* Page text *
%%
The team also went into detail on how they captured the unique character movement and look of the game, to give players that old-school vibe of arcade beat ‘em ups predominantly seen from games of the 80s and 90s.

“For the graphics I wanted to use pre-rendered sprites from the beginning, rather than real-time 3D, or pixel art,” says Jay. “Some of the early Rare games like Killer Instinct used this technique to great effect. You can do amazing things with a 3D engine today, but games often end up looking very similar to each other.

“For Raging Justice, I thought ‘what if real-time 3D had never caught on?’ ‘What if people just carried on making beat ‘em ups with pre-rendered sprites and backgrounds – what would that look like?’ – in some ways it is restrictive, but in others, as an artist, it is very liberating.

“We can have as many characters as we like on screen, I can use techniques like cloth simulation, motion blur and dynamics on the characters to give extra secondary movement or smoother animation with no additional CPU or GPU cost. But the main reason to do it like this is to get a unique look and feel to the game, and hopefully people will like it!”

“The game design has been inspired from so many places, from a mix of classic arcade games to modern action films, anything with an instant hit of action has influenced what Raging Justice has become,” says Nic. “One of our core tenet was to keep it fun, anything we add has to be fun, or funny (humor is surprisingly important in a gritty action game!), if not then we’d go back to the drawing board and find a new way to do things.

“From this, ideas like the ride-on-lawnmower evolved, it’s laugh-out-loud funny when you first get on the mower, plus the fights that we’ve caused when playing co-op as you both want to ride it. Another major consideration was to keep everything fast, to ‘get to the gameplay quickly’, I don’t want to make you read a big story (we’ve a backstory, it’s awesomely cheesy, but extra to just having fun), to have you spend time in a tutorial to learn the game.

“No, we want to throw you into the game as quick as you like and let you just press buttons and have fun. Pick-up-and-play was what arcade games were, if they couldn’t hook you inside of 30 seconds of game, then you’d not spend another 20p on them and they’d fail.

“Well, Raging Justice has to be gratifying from the off, that’s the challenge we set, and one we believe we hit.”

“For the music I went in with a totally blank slate,” says Steve. “I'd not heard the music to Streets of Rage, Street Fighter, or any other arcade beat 'em ups. My early gaming memories were from the ZX Spectrum, C64, then Amiga. International Karate + was one of my favorites on the C64, that was such a classic.

“On Raging Justice, we have grungy 8-bit game sounds, modern synths, rock guitar, lots of programmed in percussion, and orchestral instruments. There's even a fairground style piece of music, and some high-speed harpsichord.

“There’s lots of variety in the music on this game, hopefully a throwback to the early game soundtracks that I enjoyed. Nearly every game I get chance to create the sound effects on, I always try and come up with voices for the characters if they allow me.

“On Raging Justice, I voiced Rick, the street thug baddies, large bellied 'likes to run at you' fella, Max, all the bosses, hulk dude (I'm sure these characters all have their own names, but this is how we names things in development), the final baddie (you'll just have to play it). Oh, and also the little rats that hide under the bins.


“I lost my voice a few times and terrified the neighbors on more than one occasion recording the voiceovers – just another day in game dev.”
%%
* Entries shown *
%%
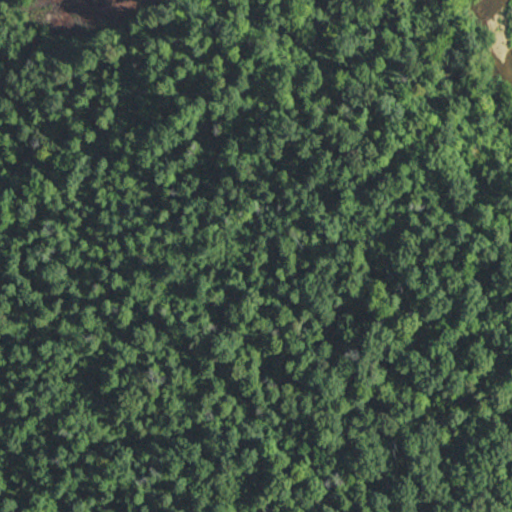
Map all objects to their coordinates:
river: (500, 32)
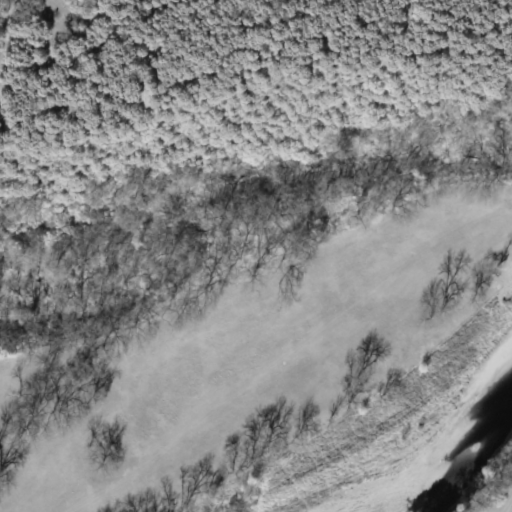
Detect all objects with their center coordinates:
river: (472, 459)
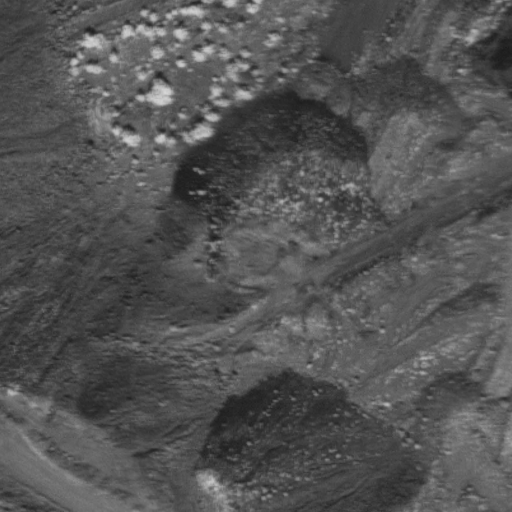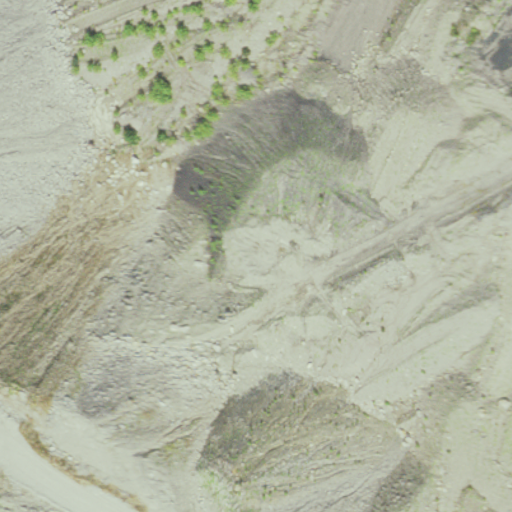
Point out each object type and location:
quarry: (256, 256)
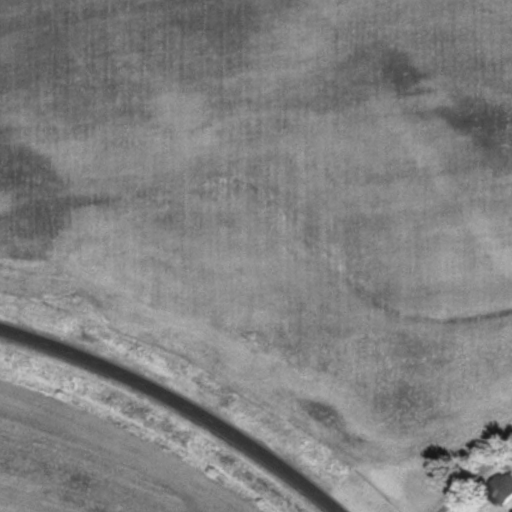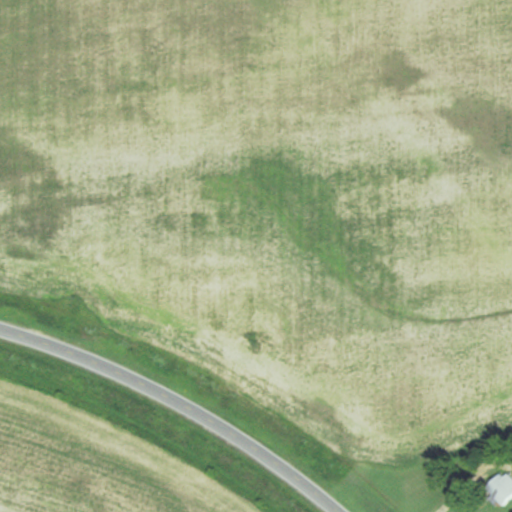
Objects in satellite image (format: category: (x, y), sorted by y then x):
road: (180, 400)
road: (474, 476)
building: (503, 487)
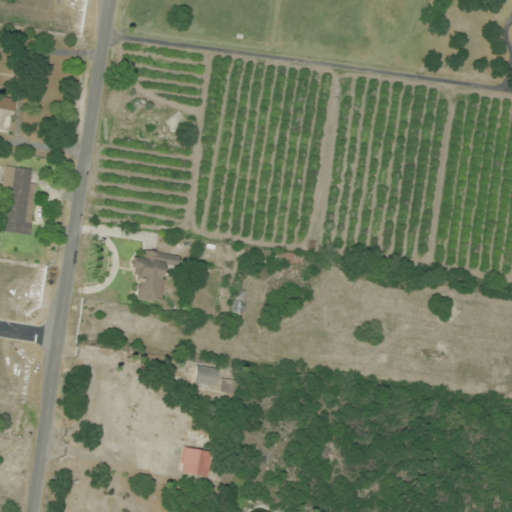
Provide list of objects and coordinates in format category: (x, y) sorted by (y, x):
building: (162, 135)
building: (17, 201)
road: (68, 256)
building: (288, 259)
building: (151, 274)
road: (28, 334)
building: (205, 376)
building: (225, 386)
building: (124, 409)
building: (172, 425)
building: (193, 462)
%%
* Given task *
Using the Raging Justice text, explain in one to three sentences why Nic wants players to skip a long story and a tutorial at the start.

* Full output *
Nic wants players thrown into the game right away to press buttons and have fun, because arcade games were pick-up-and-play. An arcade game that couldn't hook you within 30 seconds lost your next 20p and failed, so Raging Justice has to be gratifying from the start.